- [Work to do]:
#1 Name every person mentioned in the blog post on finding prices with Neo4j.
#2 Carry on the blog post about finding prices for matches with Neo4j, beginning right after its final sentence.

--- START OF Reading passage ---

A market for matches: Finding prices with Neo4j

Nathan Smith
Neo4j Developer Blog
6 min readOct 12, 2019

I have been using Neo4j tools to explore the concepts in the book Networks, Crowds, and Markets by David Easley and Jon Kleinberg. In a previous story, I shared how we can use Cypher and APOC to find a solution to the bipartite matching problem. Easley and Kleinberg also discuss another slightly more complicated matching scenario in chapter 10.

In the basic bipartite matching problem, we imagined a set of college students that needed to be matched with an equal number of dorm rooms. Each student was interested in only a subset of rooms, and we looked for a matching that paired each student with a room they were interested in.

We can make the problem more realistic by allowing the students to have different levels of interest in each room. Some rooms they might really like, and some they might find only OK. We’ll give a numeric valuation to the student’s interest in each room. We can model these valuations as relationship properties in a Neo4j graph.

A student node is connected to room nodes by arrows with numbers on each arrow representing valuations.

The original statement of the bipartite matching problem is really a special case of this new version where all the valuations were set to 1 or 0.

--- END OF Reading passage ---
--- START OF Supplied records ---

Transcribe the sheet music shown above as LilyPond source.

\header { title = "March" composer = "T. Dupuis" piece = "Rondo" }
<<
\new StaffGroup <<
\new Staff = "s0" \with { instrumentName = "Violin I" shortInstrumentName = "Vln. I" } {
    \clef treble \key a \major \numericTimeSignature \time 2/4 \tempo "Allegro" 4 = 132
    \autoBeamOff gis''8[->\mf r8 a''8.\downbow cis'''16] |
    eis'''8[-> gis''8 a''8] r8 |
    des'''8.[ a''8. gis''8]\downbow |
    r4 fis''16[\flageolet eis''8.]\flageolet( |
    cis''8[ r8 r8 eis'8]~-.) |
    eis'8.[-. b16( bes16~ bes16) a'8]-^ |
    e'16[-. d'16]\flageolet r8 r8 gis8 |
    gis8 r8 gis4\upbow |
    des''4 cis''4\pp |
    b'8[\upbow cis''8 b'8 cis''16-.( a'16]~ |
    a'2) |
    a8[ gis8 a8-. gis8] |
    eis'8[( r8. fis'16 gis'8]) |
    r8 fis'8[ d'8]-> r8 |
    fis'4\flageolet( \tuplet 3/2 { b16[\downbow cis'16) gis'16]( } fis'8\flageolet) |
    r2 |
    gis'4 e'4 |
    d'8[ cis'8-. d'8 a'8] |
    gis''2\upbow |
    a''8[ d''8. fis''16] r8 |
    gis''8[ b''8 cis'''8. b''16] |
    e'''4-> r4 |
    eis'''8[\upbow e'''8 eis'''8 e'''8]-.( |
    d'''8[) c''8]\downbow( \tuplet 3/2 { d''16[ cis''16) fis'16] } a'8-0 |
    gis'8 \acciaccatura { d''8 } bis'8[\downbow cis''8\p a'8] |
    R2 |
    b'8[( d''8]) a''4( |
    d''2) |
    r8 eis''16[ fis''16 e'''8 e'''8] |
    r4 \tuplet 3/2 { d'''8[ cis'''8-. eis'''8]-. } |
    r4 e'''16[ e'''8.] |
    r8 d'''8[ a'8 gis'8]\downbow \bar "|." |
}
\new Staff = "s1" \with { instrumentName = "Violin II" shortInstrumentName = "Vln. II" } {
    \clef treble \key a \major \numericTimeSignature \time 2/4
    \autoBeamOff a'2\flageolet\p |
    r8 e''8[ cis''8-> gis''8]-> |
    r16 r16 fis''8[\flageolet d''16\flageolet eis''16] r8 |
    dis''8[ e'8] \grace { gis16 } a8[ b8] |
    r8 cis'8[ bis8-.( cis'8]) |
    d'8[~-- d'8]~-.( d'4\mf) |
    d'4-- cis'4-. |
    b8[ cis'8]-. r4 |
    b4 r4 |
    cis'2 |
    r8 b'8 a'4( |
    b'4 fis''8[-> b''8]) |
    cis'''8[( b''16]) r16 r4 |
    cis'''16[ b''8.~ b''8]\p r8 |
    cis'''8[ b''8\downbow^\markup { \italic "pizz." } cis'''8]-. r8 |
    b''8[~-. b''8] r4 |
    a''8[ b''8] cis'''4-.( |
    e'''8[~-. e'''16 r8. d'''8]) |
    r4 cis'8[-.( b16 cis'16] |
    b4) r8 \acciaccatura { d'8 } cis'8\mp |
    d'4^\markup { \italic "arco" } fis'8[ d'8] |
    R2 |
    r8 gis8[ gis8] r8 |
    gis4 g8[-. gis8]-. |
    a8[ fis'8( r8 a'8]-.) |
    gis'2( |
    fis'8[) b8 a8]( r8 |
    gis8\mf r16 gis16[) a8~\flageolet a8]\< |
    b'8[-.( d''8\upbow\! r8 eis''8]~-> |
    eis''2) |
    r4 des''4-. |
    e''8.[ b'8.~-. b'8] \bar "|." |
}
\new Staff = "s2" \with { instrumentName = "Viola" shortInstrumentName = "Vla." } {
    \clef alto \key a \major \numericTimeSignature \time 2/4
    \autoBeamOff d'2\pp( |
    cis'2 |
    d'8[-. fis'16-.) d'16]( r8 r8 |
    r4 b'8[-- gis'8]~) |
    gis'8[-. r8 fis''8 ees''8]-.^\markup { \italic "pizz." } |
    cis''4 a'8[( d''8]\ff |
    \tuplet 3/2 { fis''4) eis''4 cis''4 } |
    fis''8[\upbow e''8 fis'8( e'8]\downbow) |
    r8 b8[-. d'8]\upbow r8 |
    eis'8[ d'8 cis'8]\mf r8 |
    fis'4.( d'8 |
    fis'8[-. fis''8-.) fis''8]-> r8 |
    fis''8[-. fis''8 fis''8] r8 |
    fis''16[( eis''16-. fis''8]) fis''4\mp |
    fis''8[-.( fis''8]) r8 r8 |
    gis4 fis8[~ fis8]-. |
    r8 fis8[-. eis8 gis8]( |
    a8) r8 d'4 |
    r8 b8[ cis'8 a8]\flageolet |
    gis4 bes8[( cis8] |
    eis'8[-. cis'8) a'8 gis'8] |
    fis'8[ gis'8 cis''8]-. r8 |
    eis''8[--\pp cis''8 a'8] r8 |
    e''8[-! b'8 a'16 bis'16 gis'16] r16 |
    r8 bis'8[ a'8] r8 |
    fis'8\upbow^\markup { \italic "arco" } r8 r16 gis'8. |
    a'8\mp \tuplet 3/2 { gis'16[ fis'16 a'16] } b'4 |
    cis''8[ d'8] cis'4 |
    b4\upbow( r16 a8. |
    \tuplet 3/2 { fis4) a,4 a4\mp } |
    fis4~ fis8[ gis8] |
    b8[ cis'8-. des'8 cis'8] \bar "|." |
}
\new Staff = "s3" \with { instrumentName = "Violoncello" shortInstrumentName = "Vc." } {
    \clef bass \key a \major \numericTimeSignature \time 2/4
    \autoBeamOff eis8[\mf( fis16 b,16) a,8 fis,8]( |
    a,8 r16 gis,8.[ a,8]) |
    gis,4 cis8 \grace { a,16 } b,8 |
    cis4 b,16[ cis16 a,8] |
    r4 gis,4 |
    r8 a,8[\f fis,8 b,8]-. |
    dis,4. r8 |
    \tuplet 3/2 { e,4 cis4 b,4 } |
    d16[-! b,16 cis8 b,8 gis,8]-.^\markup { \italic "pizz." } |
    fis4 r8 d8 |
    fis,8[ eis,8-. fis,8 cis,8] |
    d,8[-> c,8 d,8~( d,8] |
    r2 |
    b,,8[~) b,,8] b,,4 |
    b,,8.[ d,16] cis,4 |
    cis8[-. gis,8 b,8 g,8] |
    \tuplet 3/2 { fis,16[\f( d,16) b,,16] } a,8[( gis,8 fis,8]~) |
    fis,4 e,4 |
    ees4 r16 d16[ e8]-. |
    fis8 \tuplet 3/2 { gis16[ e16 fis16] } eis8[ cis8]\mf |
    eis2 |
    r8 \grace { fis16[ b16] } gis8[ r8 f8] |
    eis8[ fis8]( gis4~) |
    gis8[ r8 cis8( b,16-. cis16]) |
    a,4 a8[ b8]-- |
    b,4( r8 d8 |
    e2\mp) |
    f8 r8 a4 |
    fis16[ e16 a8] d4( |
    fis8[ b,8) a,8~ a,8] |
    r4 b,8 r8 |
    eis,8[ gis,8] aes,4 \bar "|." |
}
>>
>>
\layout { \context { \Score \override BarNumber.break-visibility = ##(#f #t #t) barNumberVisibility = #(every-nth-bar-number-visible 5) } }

--- END OF Supplied records ---

- [Final answers]:
#1 Nathan Smith, David Easley, Jon Kleinberg

#2
We make one more change to the original problem by allowing each room to come with a price. We’ll subtract the price from a student’s valuation of the room to calculate each student’s potential payoff from being assigned to a room. Students are motivated to select a room that offers them the maximum payoff. In market terminology, we call the seller offering the room with the best payoff for a student that student’s preferred seller.

I did not study economics in school. Thinking of prices and valuations this way was eye opening to me. The price can represent how much of the enjoyment of an object I am willing to trade away to be able to possess the object. There’s a germ of a sermon about Matthew 16:26 there somewhere.

Easley and Kleinberg show that there is always a set of market clearing prices at which every student is able to be matched with a preferred seller. This is even true in a case of a constricted set in the basic bipartite matching scenario.

Consider a very simple case in which two students who both want room 1 and both don’t want room 2. If we think of it with valuations, they both assign room 1 a valuation of 1 and room 2 a valuation of 0. If we place a cost of 0 on both rooms, room 1 is the only preferred seller for both students. This means we have a constricted set of preferred seller relationships. If we increase the cost of room 1 to 1, then the payout for both rooms is now 0. Both rooms have become preferred sellers for both students. With two preferred sellers and two students, we no longer have a constricted set of preferred seller relationships.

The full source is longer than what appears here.